1911 Encyclopædia Britannica/March, Auzias

16243441911 Encyclopædia Britannica, Volume 17 — March, Auzias

MARCH, AUZIAS (c. 1395–1458), Catalan poet, was born at Valencia towards the end of the 14th century. Little is known of his career except that he was twice married—first to Na Ysabel Martorell, and second to Na Johanna Scorna—that he died on the 4th of November 1458, and that he left several natural children. Inheriting an easy fortune from his father, the treasurer to the duke of Gandia, and enjoying the powerful patronage of Prince Carlos de Viana of Aragon, March was enabled to devote himself to poetical composition.
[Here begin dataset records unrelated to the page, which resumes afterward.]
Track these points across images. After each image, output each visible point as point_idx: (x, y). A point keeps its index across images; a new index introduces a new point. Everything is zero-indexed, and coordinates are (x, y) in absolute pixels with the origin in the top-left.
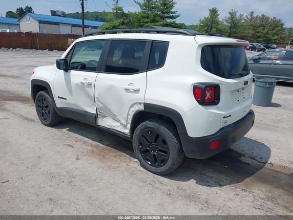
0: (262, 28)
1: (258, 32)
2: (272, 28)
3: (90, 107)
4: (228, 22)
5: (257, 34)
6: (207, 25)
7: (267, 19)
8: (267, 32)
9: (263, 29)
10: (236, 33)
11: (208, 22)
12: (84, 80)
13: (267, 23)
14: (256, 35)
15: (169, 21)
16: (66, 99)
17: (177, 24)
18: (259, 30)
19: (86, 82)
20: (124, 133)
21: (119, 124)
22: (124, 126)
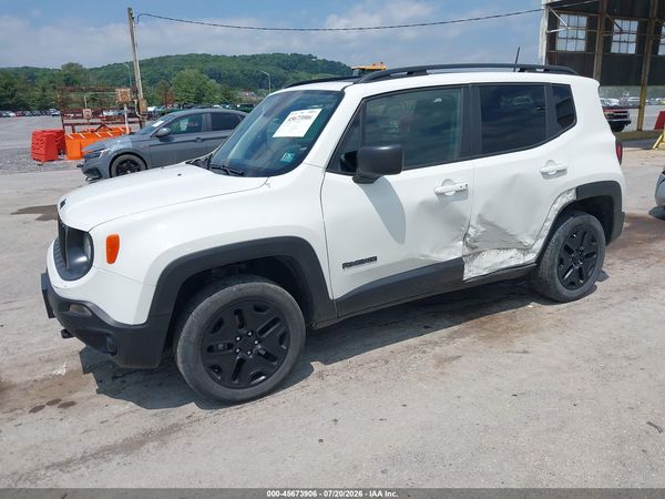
3: (446, 247)
12: (443, 184)
16: (375, 259)
19: (450, 189)
20: (524, 265)
21: (513, 252)
22: (526, 250)
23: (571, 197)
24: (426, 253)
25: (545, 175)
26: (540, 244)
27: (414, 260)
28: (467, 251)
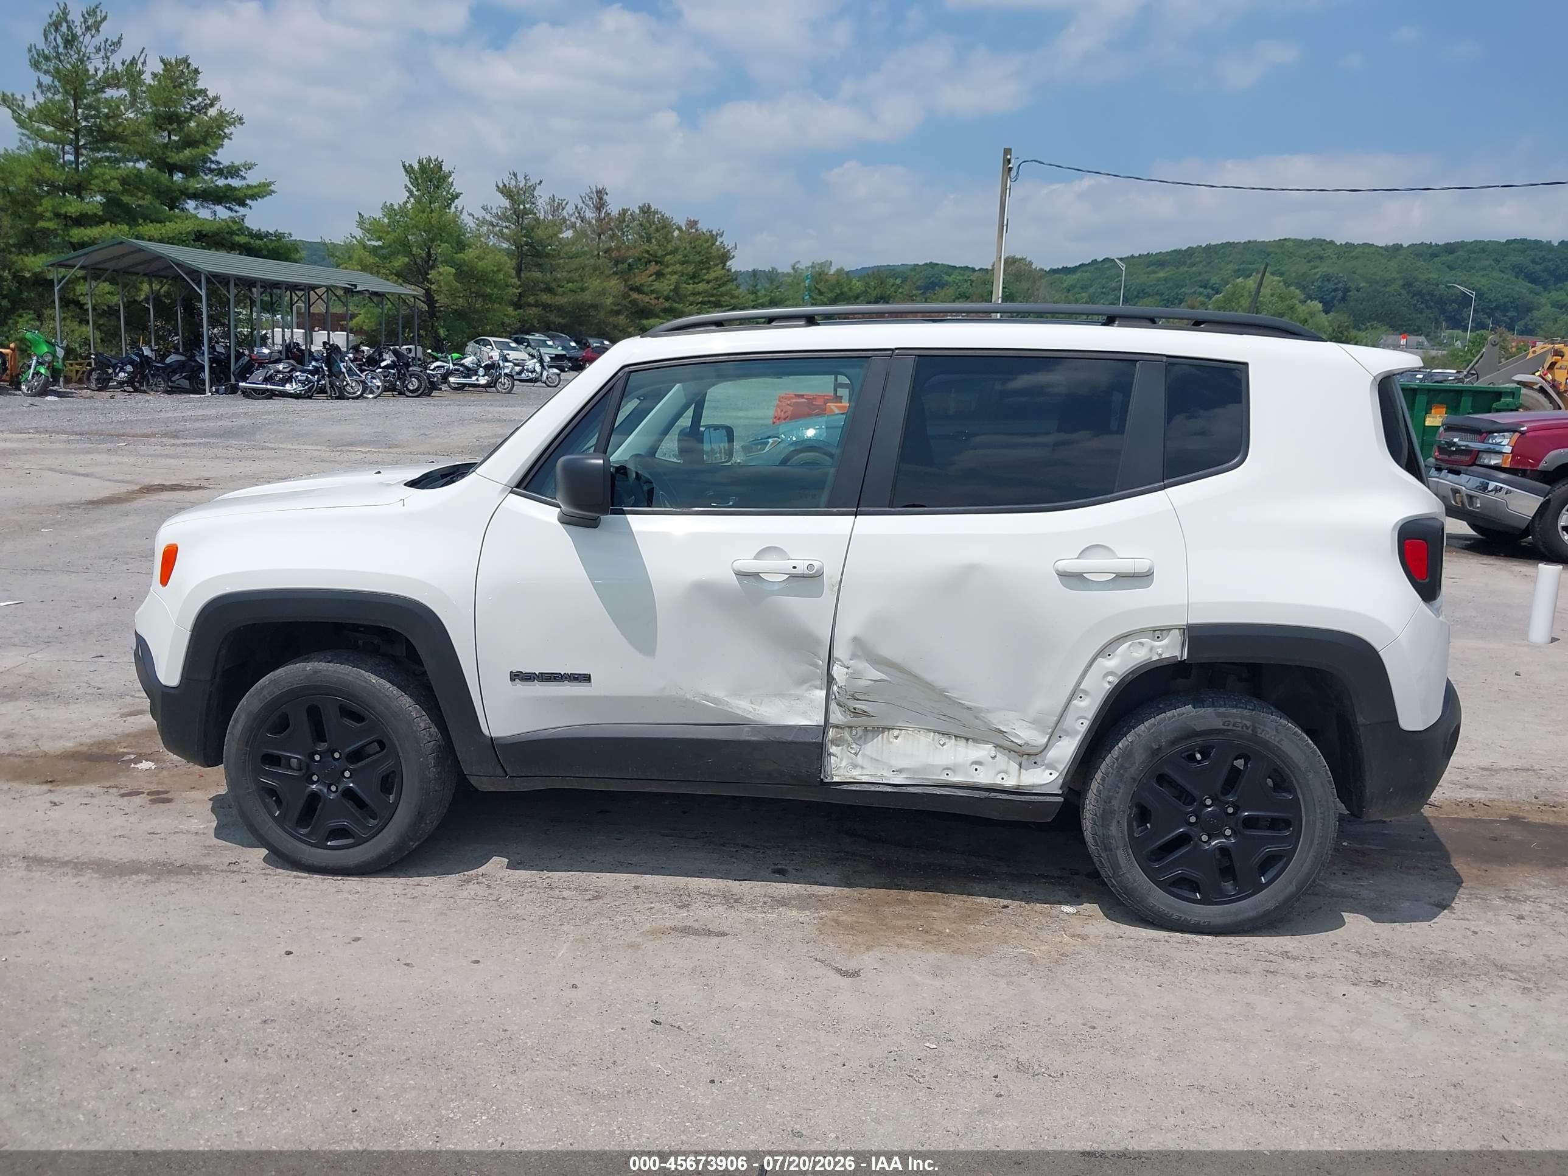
0: (653, 268)
1: (638, 290)
2: (691, 269)
3: (781, 695)
4: (501, 235)
5: (635, 295)
6: (405, 247)
7: (665, 226)
8: (676, 290)
9: (659, 275)
10: (549, 290)
11: (407, 228)
12: (759, 555)
13: (670, 248)
14: (634, 303)
15: (205, 214)
16: (586, 678)
17: (259, 236)
18: (641, 278)
19: (774, 568)
20: (1016, 791)
21: (984, 751)
22: (1028, 756)
23: (1170, 648)
24: (719, 693)
25: (1073, 579)
26: (1066, 750)
27: (686, 703)
28: (838, 716)
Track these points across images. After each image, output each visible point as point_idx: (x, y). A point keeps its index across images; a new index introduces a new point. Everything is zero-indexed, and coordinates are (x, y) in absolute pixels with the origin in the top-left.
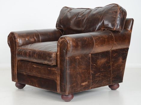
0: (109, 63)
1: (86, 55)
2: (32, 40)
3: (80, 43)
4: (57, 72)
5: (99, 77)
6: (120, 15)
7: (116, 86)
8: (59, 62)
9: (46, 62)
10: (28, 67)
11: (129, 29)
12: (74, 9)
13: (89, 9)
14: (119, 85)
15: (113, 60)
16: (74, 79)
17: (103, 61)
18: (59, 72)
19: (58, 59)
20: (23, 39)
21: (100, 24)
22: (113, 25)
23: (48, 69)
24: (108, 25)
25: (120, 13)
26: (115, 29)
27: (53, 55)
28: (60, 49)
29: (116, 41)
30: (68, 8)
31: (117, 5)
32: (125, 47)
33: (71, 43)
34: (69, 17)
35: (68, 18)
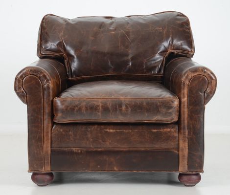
10: (89, 136)
23: (151, 132)
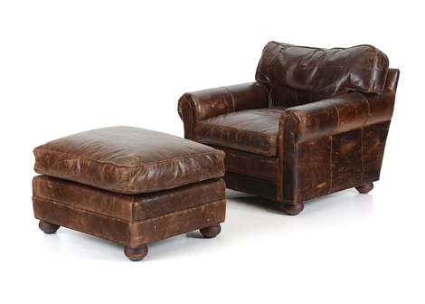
0: (360, 149)
1: (325, 139)
2: (222, 107)
3: (317, 121)
4: (277, 167)
5: (342, 173)
6: (378, 66)
7: (368, 186)
8: (281, 151)
9: (258, 150)
11: (392, 88)
12: (289, 46)
13: (319, 49)
14: (372, 186)
15: (365, 143)
16: (307, 179)
17: (350, 145)
18: (282, 167)
19: (281, 146)
20: (207, 106)
21: (343, 80)
22: (367, 83)
23: (259, 161)
24: (357, 82)
25: (378, 63)
26: (369, 90)
27: (272, 140)
28: (285, 130)
29: (372, 111)
30: (278, 44)
31: (373, 47)
32: (386, 119)
33: (304, 121)
34: (284, 63)
35: (281, 65)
He is an undisguised follower of Petrarch, carrying the imitation to such a point that he addresses his Cants d’amor to a lady whom he professes to have seen first in church on Good Friday; so far as the difference of language allows, he reproduces the rhythmical cadences of his model, and in the Cants de mort touches a note of brooding sentiment peculiar to himself. Though his poems are disfigured by obscurity and a monotonous morbidity, he was fully entitled to the supremacy which he enjoyed among his contemporaries, and the success of his innovation no doubt encouraged Boscán to introduce the Italian metres into Castilian.

His verses were first printed in Catalan in 1543, but they had already become known through the Castilian translation published by Baltasar de Romani in 1539.